◆ ИНСТРУКЦИИ ◆
a - Выпишите из текста о театре Но фрагмент от слов «Театр. Цирк» до слов «увидели театр Но.» включительно.
b - Как в тексте о театре Но называются фарсы, которыми перемежаются «серьезные» пьесы?
c - Продолжите текст о театре Но, начав сразу после его последней фразы.

◆ ТЕКСТ ДЛЯ РАЗБОРА ◆
* * * * * * * * *

Театр. Цирк

Бездна под мизансценами


В Петербурге прошли гастроли традиционного японского театра Но. Театр — памятник мировой культуры, охраняемый ЮНЕСКО, как какой-нибудь разрушающийся древнеегипетский храм… Театр, последние тексты пьес для которого были написаны почти 200 лет назад… Театр, зародившийся в представлениях деревенских акробатов, а к XVII веку застывший и ставший торжественной придворной церемонией… Мы увидели театр Но.

Сказать, что он далек от нас, — не сказать ничего. Он совершенно чужд нашей ментальности, психологии, эстетике. Однако когда мы осознаем — ничто в нас не способно стать точкой отсчета для его восприятия, то пускаемся в свободное плавание по волнам ассоциаций. И неожиданно возникает какое-то потустороннее понимание… Не случайно на спектакли японской труппы общества «Хакусекай» было не пробиться от наплыва публики. И мало кто ушел до конца представления, хотя в данном случае это было бы почти простительным: не у всякого европейца психика способна выдержать заунывную флейту фуэ, прерываемую ритмом трех барабанов, невнятный даже для японца речитатив актеров, медлительные, как в ни на что не похожем сне, движения танца. Трое американцев тихо хихикали от начала и до конца. Не думаю, что это было выражением презрения к чужой культуре, скорее нервная реакция.

Впрочем, некое понимание публики было: во время фарса когэн, которыми в Но перемежаются «серьезные» пьесы, в зале раздавался смех. Разумеется, нелепые приключения отца и сына, которые с одними штанами-хакама на двоих являются в гости к отцу невесты, или двух глупых князей-дайме, которых провел бродяга, смешны, а игра комедийных актеров блестяща. Но ведь и это смешное очень далеко от нас. В Европе подобные фарсы служили отдушиной простонародью, которое всласть могло поиздеваться на них над своими «классовыми врагами». А фарсы Но смотрели придворные и самураи, и смеялись они именно потому, что сами были готовы разрубить человека надвое или вскрыть себе живот за любую мелочь, а не только за такие ужасные оскорбления.

«Если в литературе Муромати есть что-либо прямо адекватное всей эпохе в целом, то этим будет именно Но», — писал академик Николай Конрад.

* * * * * * * * *

◆ ДОСТУПНЫЕ ДАННЫЕ ◆

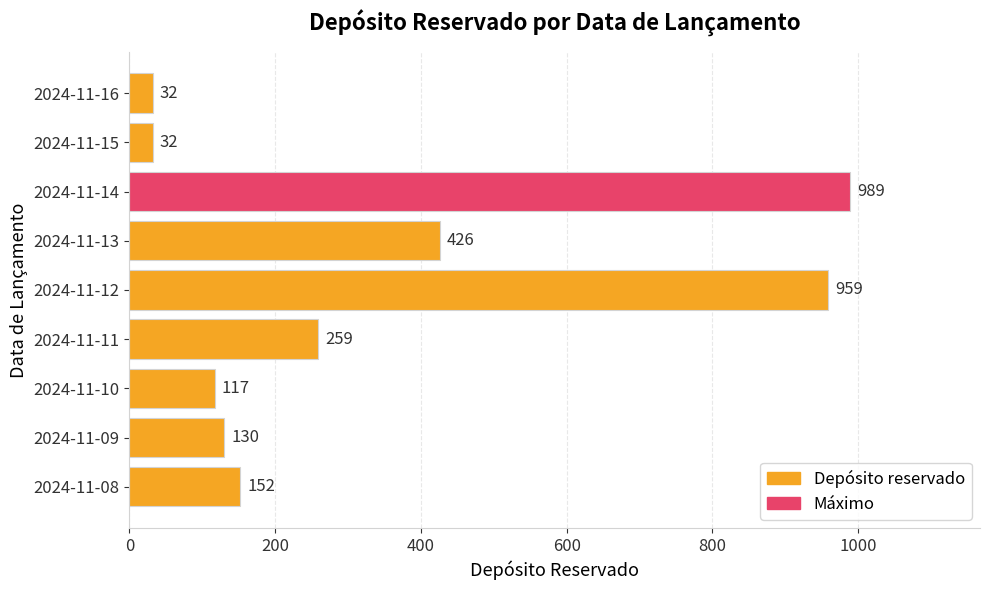

What value does the data have at 2024-11-09?

130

* * * * * * * * *

◆ ОТВЕТЫ ПО ЗАДАНИЯМ ◆
a -
Театр. Цирк

Бездна под мизансценами


В Петербурге прошли гастроли традиционного японского театра Но. Театр — памятник мировой культуры, охраняемый ЮНЕСКО, как какой-нибудь разрушающийся древнеегипетский храм… Театр, последние тексты пьес для которого были написаны почти 200 лет назад… Театр, зародившийся в представлениях деревенских акробатов, а к XVII веку застывший и ставший торжественной придворной церемонией… Мы увидели театр Но.

b - Когэн.

c -
А эпоха Муромати продолжалась с 1338 по 1537 год. Давненько. И далековато. В эту эпоху вообще приобретала классический вид вся та экзотика, которая экспортируется ныне из Страны восходящего солнца. Тогда все это было живо, исполнено смысла, развивалось, было «адекватным эпохе». Сейчас — стало памятником цивилизации, которая тогда никоим образом не соприкасалась с нашей. И мы подсознательно ощущаем — не для нас работают эти актеры, а для давно ушедших людей в высоких шапках и странно-пышных костюмах, с двумя мечами у пояса, и расстояние до них больше, чем до Марса.

С драмами еще хуже. Нет, верхний пласт смысла понятен. Когда в финале «Сумидагава» из символической могилы появляется призрак мальчика, а мать пытается безуспешно схватить его, зал сочувственно замирает. Замирает он и когда в кульминационный момент «Фуна Бэнкэй» из морских глубин поднимается разгневанный призрак военачальника Тайра-но Томомори. Мать и сын навеки разделены смертью. Или — если прогнал свою любовь, вместо нее из пучины к тебе придет чудовище. Это мы понимаем. Но для японского менталитета вопрос не в этом — скорбь матери и храбрость Есицунэ, бьющегося с призраком, — все это моно-но-аварэ, «печальное очарование вещей», опадающая сакура, быстротечная жизнь в мире желаний, выход из которых лишь в небытие, нирвану. Монотонные молитвы будде Амиде и богам синтонисткого пантеона сопровождают явление обоих призраков, и они вновь уходят в сумрак иномира.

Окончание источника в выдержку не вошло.